‘Se há pessoa que tem algum jeito para arrumar livros…’

Acusei o toque e respondi com alguma sobranceria: ‘Já tinhas obrigação de saber que se há pessoa que tem algum jeito para arrumar livros sou eu’.

Quando entrou naquele a que chamamos o ‘quarto dos brinquedos’, a minha mulher deve ter ficado aterrada. Havia torres de livros no chão, em cima da cama, livros a deslizar por cima de dossiês em cima da secretária – um pandemónio completo. Mas, vendo o meu empenho, ela teve a delicadeza de não fazer comentários.

Antes de mais, deixem-me explicar o que é o quarto dos brinquedos: uma divisão com uma cama para as visitas, uma secretária onde seria suposto os nossos filhos estudarem mas que está sempre atulhada de bugigangas, uma cómoda amarela – com legos numa gaveta, carrinhos noutra, bonecos noutra, plasticinas noutra, pistolas noutra e por aí adiante – e uma estante do Ikea com livros infantis. Além desses móveis convencionais, há caixas, caixinhas e caixotes encostados às paredes, com brinquedos de todos os géneros e nos mais variados estados de degradação.

Há uns meses tomei a sábia decisão de não voltar a arrumar esse quarto enquanto pelo menos metade dos brinquedos não fosse fora – e tem sido um descanso. Mas desta vez abri uma exceção. Para os livros.

Para começar, a própria estante estava a desconjuntar-se, o que envolveu um mínimo de bricolage e retirar uma boa parte dos livros. Foi aí que a minha mulher apareceu, no auge da desarrumação.
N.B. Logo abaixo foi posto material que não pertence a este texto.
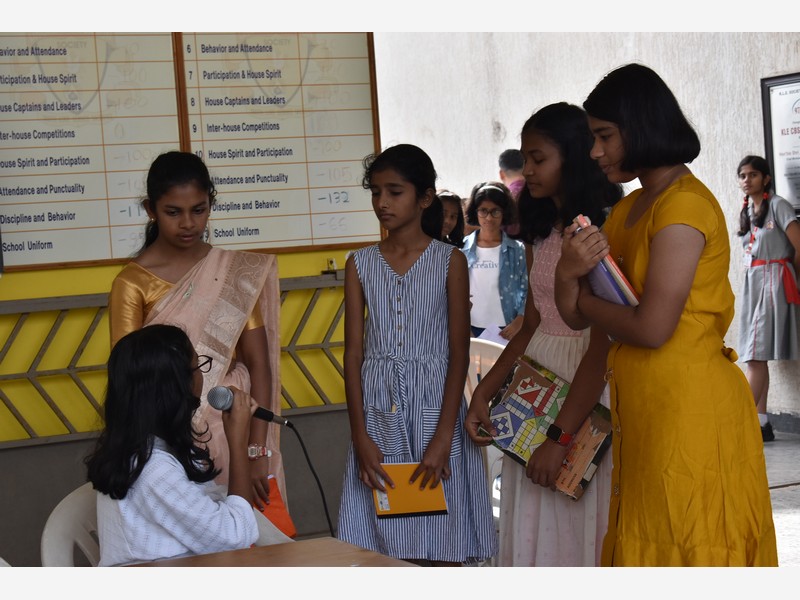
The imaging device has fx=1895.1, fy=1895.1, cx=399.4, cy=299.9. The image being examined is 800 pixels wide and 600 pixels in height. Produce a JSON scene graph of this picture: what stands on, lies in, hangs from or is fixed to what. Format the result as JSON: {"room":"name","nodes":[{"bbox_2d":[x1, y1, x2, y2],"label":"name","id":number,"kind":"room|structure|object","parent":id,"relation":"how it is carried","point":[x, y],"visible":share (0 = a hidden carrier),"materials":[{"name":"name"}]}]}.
{"room":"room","nodes":[
{"label":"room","id":0,"kind":"room"},
{"bbox_2d":[0,34,378,561],"label":"yellow wall","id":1,"kind":"structure","parent":0,"point":[27,294],"materials":[{"name":"paint"}]},
{"bbox_2d":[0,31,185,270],"label":"score board","id":2,"kind":"object","parent":1,"relation":"attached to","point":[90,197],"visible":0.87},
{"bbox_2d":[0,271,350,446],"label":"metal railing","id":3,"kind":"object","parent":1,"relation":"attached to","point":[85,394],"visible":0.53,"materials":[{"name":"metal"}]},
{"bbox_2d":[174,32,382,253],"label":"score board","id":4,"kind":"object","parent":1,"relation":"attached to","point":[366,86],"visible":0.8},
{"bbox_2d":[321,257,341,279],"label":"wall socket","id":5,"kind":"object","parent":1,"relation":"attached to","point":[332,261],"visible":0.81,"materials":[{"name":"metal"}]},
{"bbox_2d":[371,34,799,433],"label":"concrete wall","id":6,"kind":"structure","parent":0,"point":[562,83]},
{"bbox_2d":[760,72,799,213],"label":"framed poster","id":7,"kind":"object","parent":6,"relation":"attached to","point":[799,91],"visible":0.9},
{"bbox_2d":[763,430,799,567],"label":"pavement","id":8,"kind":"structure","parent":0,"point":[775,442],"materials":[{"name":"grey concrete"}]},
{"bbox_2d":[41,482,103,566],"label":"plastic chair","id":9,"kind":"object","parent":8,"relation":"on","point":[60,515],"visible":0.32,"materials":[{"name":"white plastic"}]},
{"bbox_2d":[90,321,259,563],"label":"girl","id":10,"kind":"object","parent":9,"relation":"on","point":[187,384],"visible":0.89},
{"bbox_2d":[206,386,289,427],"label":"microphone","id":11,"kind":"object","parent":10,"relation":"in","point":[272,415],"visible":0.87,"materials":[{"name":"black metal"}]},
{"bbox_2d":[281,419,336,538],"label":"microphone cable","id":12,"kind":"object","parent":11,"relation":"attached to","point":[305,452],"visible":0.74,"materials":[{"name":"black plastic"}]},
{"bbox_2d":[106,150,288,528],"label":"girl","id":13,"kind":"object","parent":8,"relation":"on","point":[206,279],"visible":0.53},
{"bbox_2d":[254,477,296,536],"label":"orange folder","id":14,"kind":"object","parent":13,"relation":"in","point":[277,516],"visible":0.25,"materials":[{"name":"orange paper"}]},
{"bbox_2d":[104,538,425,570],"label":"table","id":15,"kind":"object","parent":8,"relation":"on","point":[242,552],"visible":0.49,"materials":[{"name":"brown wood"}]},
{"bbox_2d":[336,143,496,564],"label":"girl","id":16,"kind":"object","parent":8,"relation":"on","point":[414,296],"visible":0.98},
{"bbox_2d":[371,464,447,517],"label":"book","id":17,"kind":"object","parent":16,"relation":"in","point":[426,508],"visible":0.82,"materials":[{"name":"paper"}]},
{"bbox_2d":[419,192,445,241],"label":"child","id":18,"kind":"object","parent":8,"relation":"on","point":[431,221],"visible":0.15},
{"bbox_2d":[436,190,466,246],"label":"child","id":19,"kind":"object","parent":8,"relation":"on","point":[451,202],"visible":0.25},
{"bbox_2d":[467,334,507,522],"label":"plastic chair","id":20,"kind":"object","parent":8,"relation":"on","point":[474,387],"visible":0.21,"materials":[{"name":"white plastic"}]},
{"bbox_2d":[462,182,527,340],"label":"girl","id":21,"kind":"object","parent":8,"relation":"on","point":[477,242],"visible":0.65},
{"bbox_2d":[473,324,506,344],"label":"paper","id":22,"kind":"object","parent":21,"relation":"in","point":[484,333],"visible":0.32,"materials":[{"name":"paper"}]},
{"bbox_2d":[498,148,525,196],"label":"person","id":23,"kind":"object","parent":8,"relation":"on","point":[512,163],"visible":0.28},
{"bbox_2d":[464,98,621,569],"label":"girl","id":24,"kind":"object","parent":8,"relation":"on","point":[547,138],"visible":0.68},
{"bbox_2d":[481,356,613,499],"label":"board game","id":25,"kind":"object","parent":24,"relation":"in","point":[519,373],"visible":0.83,"materials":[{"name":"paper"}]},
{"bbox_2d":[547,62,778,566],"label":"woman","id":26,"kind":"object","parent":8,"relation":"on","point":[658,232],"visible":0.96},
{"bbox_2d":[574,212,640,307],"label":"book","id":27,"kind":"object","parent":26,"relation":"in","point":[607,261],"visible":0.44,"materials":[{"name":"paper"}]},
{"bbox_2d":[736,154,799,442],"label":"girl","id":28,"kind":"object","parent":8,"relation":"on","point":[762,279],"visible":0.97}
]}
Depois, enquanto repunha os livros, uma das prateleiras voltou a desabar, obrigando-me a retirar tudo de novo e a consolidar a estrutura.

Arrumar livros, encaixá-los no sítio certo, é, devo dizer, um dos meus passatempos favoritos. Neste caso, porém, além de se tratar de literatura infantil, o mau estado de alguns livros deixou-me mortificado. E há aqueles grandes formatos, que são muito engraçados, mas não cabem em lado nenhum. Estava, por isso, precisamente a pô-los deitados quando a minha mulher voltou a entrar. ‘Porque é que não os pões direitos?’, perguntou. Acusei o toque e respondi com alguma sobranceria: ‘Já tinhas obrigação de saber que se há pessoa que tem algum jeito para arrumar livros sou eu’.

Escusado será dizer que o comentário me espicaçou. Juntei livros com alturas de lombadas semelhantes para dar alguma uniformidade ao conjunto, ordenei coleções, reagrupei os volumes para preencher espaços vazios, mas sem sobrecarregar as prateleiras. E ainda surripiei um livro deles para a minha coleção…

Aos poucos e poucos, tirando daqui e pondo acolá, fui conseguindo que o conjunto ficasse mais ou menos harmonioso. E pude finalmente começar a apreciar o que havia ali: entre outros, os hilariantes Diários de um Banana, os álbuns de Calvin & Hobbes, as adaptações dos clássicos por João de Barros e O Grufalão, um dos meus livros infantis favoritos.

No final, dando-me conta de que ainda subsistiam algumas cadernetas em cima da cama, peguei nelas e pousei-as sobre os grandes formatos com o maior dos cuidados, quase sem respirar, como se estivesse a jogar mikado. Felizmente, a torre não se desmoronou. Estava na hora de ir chamar a minha mulher. Depois do pandemónio em que ela tinha encontrado o quarto, de certeza que a estante ia parecer-lhe ainda mais bem arrumada.